21902 – #url-code-points: Add notes that points out the need/lack of need to escape certain code points

This is an archived snapshot of W3C's public bugzilla bug tracker, decommissioned in April 2019. Please see the home page for more details.

Bug 21902 - #url-code-points: Add notes that points out the need/lack of need to escape certain code points

Summary: #url-code-points: Add notes that points out the need/lack of need to escape c...

Status:	RESOLVED FIXED

Alias:	None

Product:	WHATWG
Classification:	Unclassified
Component:	URL (show other bugs)
Version:	unspecified
Hardware:	All All

Importance:	P2 normal
Target Milestone:	Unsorted
Assignee:	Anne
QA Contact:	sideshowbarker+urlspec

URL:	http://url.spec.whatwg.org/#url-code-...
Whiteboard:
Keywords:

Depends on:
Blocks:

Reported:	2013-05-02 12:47 UTC by Leif Halvard Silli
Modified:	2015-08-19 09:09 UTC (History)
CC List:	8 users (show)

See Also:

Attachments

Description Leif Halvard Silli 2013-05-02 12:47:50 UTC

The #url-code-points paragraph should be annotated with more notes that point out important implications and important details related to the characteds included/excluded in the list of URL code points.

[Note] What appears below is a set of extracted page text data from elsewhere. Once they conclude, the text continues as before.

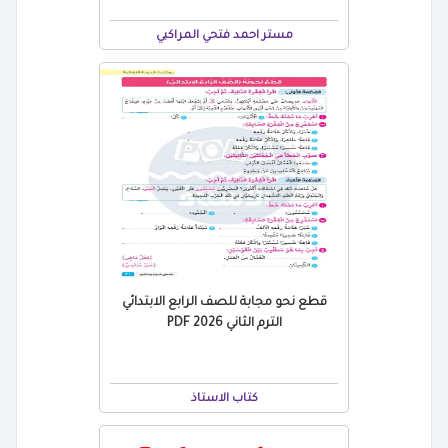
مستر احمد فتحي المراكبي
قطع نحو مجابة للصف الرابع الابتدائي
الترم الثاني 2026 PDF
كتاب الاستاذ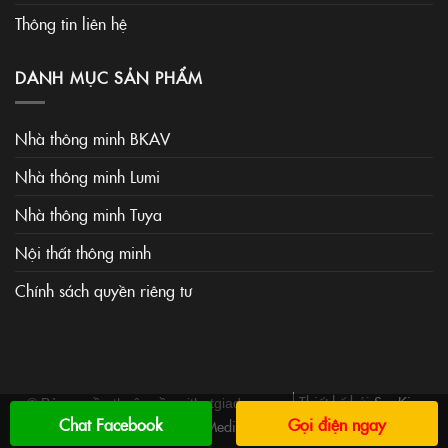
Thông tin liên hệ
DANH MỤC SẢN PHẨM
Nhà thông minh BKAV
Nhà thông minh Lumi
Nhà thông minh Tuya
Nội thất thông minh
Chính sách quyền riêng tư
Thiết kế bởi
SaoKim
© Bản quyền thuộc về noithatgiadung.vn
Chat Facebook
Gọi điện ngay
Media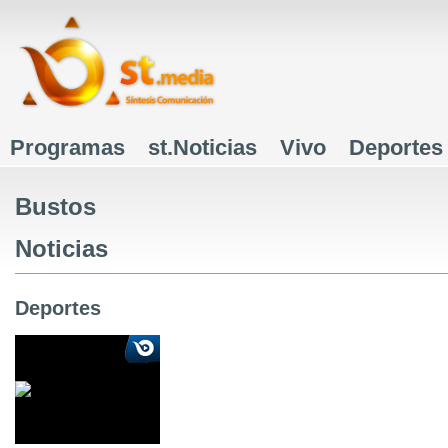
J
Programas
st.Noticias
Vivo
Deportes
Menú principal
Bustos
Noticias
Deportes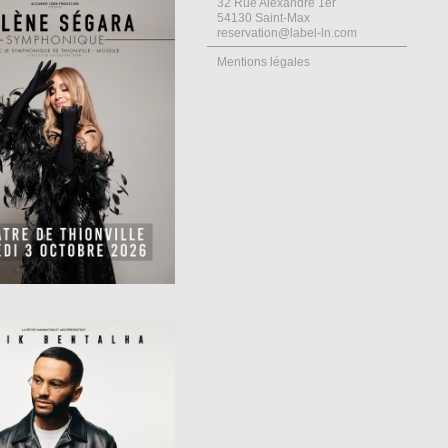
32 Rue Alexandre 1er
54130 Saint-Max
reservation@label-ln.com
Mentions légales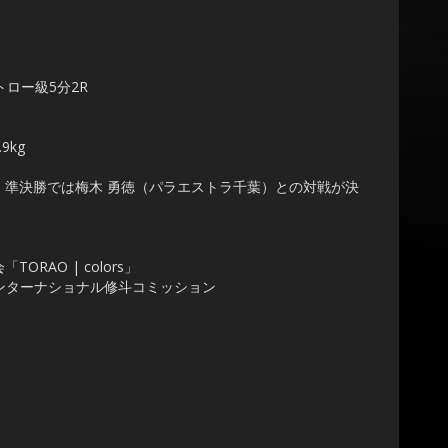
トロー級5分2R
9kg
。準決勝では梅木 勇徳（パラエストラ千葉）との対戦が決
AO | colors」
定］インターナショナル修斗コミッション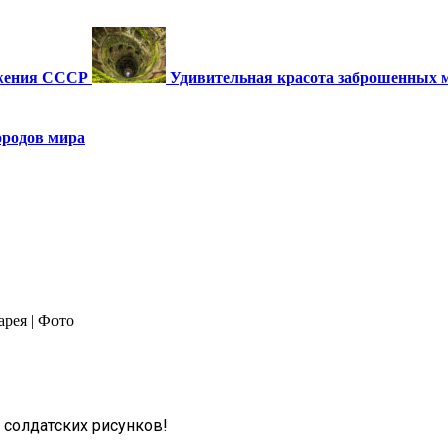
ужения СССР
Удивительная красота заброшенных 
ородов мира
арея | Фото
 солдатских рисунков!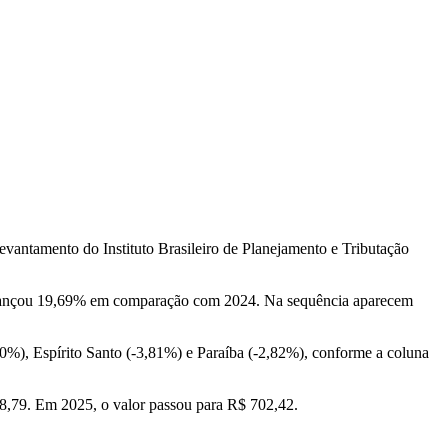
evantamento do Instituto Brasileiro de Planejamento e Tributação
do avançou 19,69% em comparação com 2024. Na sequência aparecem
0%), Espírito Santo (-3,81%) e Paraíba (-2,82%), conforme a coluna
8,79. Em 2025, o valor passou para R$ 702,42.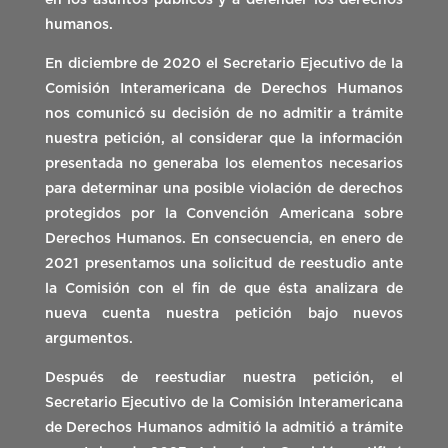
en los asuntos públicos y a defender los derechos
humanos.
En diciembre de 2020 el Secretario Ejecutivo de la
Comisión Interamericana de Derechos Humanos
nos comunicó su decisión de no admitir a trámite
nuestra petición, al considerar que la información
presentada no generaba los elementos necesarios
para determinar una posible violación de derechos
protegidos por la Convención Americana sobre
Derechos Humanos. En consecuencia, en enero de
2021 presentamos una solicitud de reestudio ante
la Comisión con el fin de que ésta analizara de
nueva cuenta nuestra petición bajo nuevos
argumentos.
Después de reestudiar nuestra petición, el
Secretario Ejecutivo de la Comisión Interamericana
de Derechos Humanos admitió la admitió a trámite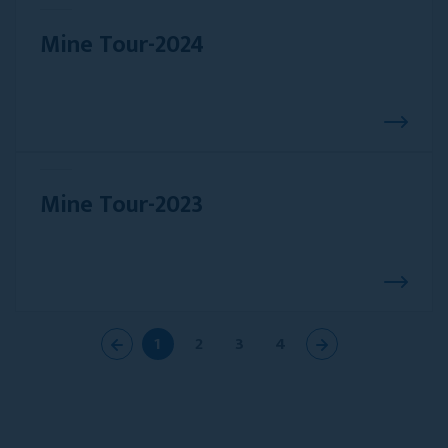
Mine Tour-2024
Mine Tour-2023
1
2
3
4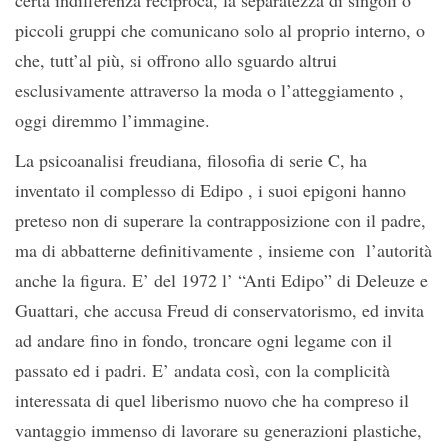
certa indifferenza reciproca, la separatezza di singoli o
piccoli gruppi che comunicano solo al proprio interno, o
che, tutt’al più, si offrono allo sguardo altrui
esclusivamente attraverso la moda o l’atteggiamento ,
oggi diremmo l’immagine.
La psicoanalisi freudiana, filosofia di serie C, ha
inventato il complesso di Edipo , i suoi epigoni hanno
preteso non di superare la contrapposizione con il padre,
ma di abbatterne definitivamente , insieme con l’autorità
anche la figura. E’ del 1972 l’ “Anti Edipo” di Deleuze e
Guattari, che accusa Freud di conservatorismo, ed invita
ad andare fino in fondo, troncare ogni legame con il
passato ed i padri. E’ andata così, con la complicità
interessata di quel liberismo nuovo che ha compreso il
vantaggio immenso di lavorare su generazioni plastiche,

I propose that you consider clarifying the motivation for the current note (1) plus add 2 more notes (2),(3) and conisder a fourth note (4):

(1) The #url-code-points paragraph is already accompanied with a note about URL parser’s behavios, whose relevance to URL writing is unexplained. That these code points does not need escaping is obvious from their inclusion in the code ranges list, and that they are escaped by the URL parse, should have little bearing with regard to authoring, no? Please consider a hint about why you wanted to point this out.

(2) Add a note that points out that code points *not* listed amongst the URL code points, need to be escaped. Feel free to list these code points (all of them) but do at any rate at least explicitly mention common code points in need of escaping such as U+0009, U+000A, and U+000D - and please include their Unicode names as well, to help readers! (The '#' seems to belong in this category, whenever its 'fragment semantics' should be escxape, belongs here as well, may be.)

(3) Add a note about which of the ‘special characters’ that *are* listed, need to be percentage-encoded whenever their URL specific functions need to be escaped as well. This includes characteres such as ?, / etc. (And if escaping is not necessary for some of these special chaaracters, then that is unexpected as well, and thus ought to be pointed out.)

(4) Consider adding note about format specific considerations. E.g. the need to escape < and & in XML.

Comment 1 Anne 2014-05-22 10:33:56 UTC

1) I pointed this out because otherwise you might be surprised by what the API returns.

2-4) I think you make some valid points. I'm tempted to wait with fixing this until I use Bikeshed and can include railroad diagrams and such. If you have suggestions for clearer notes, that'd be most welcome.

Comment 2 Sam Ruby 2014-11-05 21:29:28 UTC

Does http://intertwingly.net/projects/pegurl/url.html help?

Comment 3 Anne 2015-08-19 09:09:48 UTC

Railroad diagrams is now https://github.com/whatwg/url/issues/67 but seem potentially problematic.

I added a note to clarify what percent-encoded bytes are good for:

https://github.com/whatwg/url/commit/fef9bcec9615d92695503107732a9cd5f9d05ab8

I didn't go into as much detail as I don't think that's warranted here. We just want to describe the data model, syntax, and the parser, and various operations around that. And on top of that folks can build whatever they want.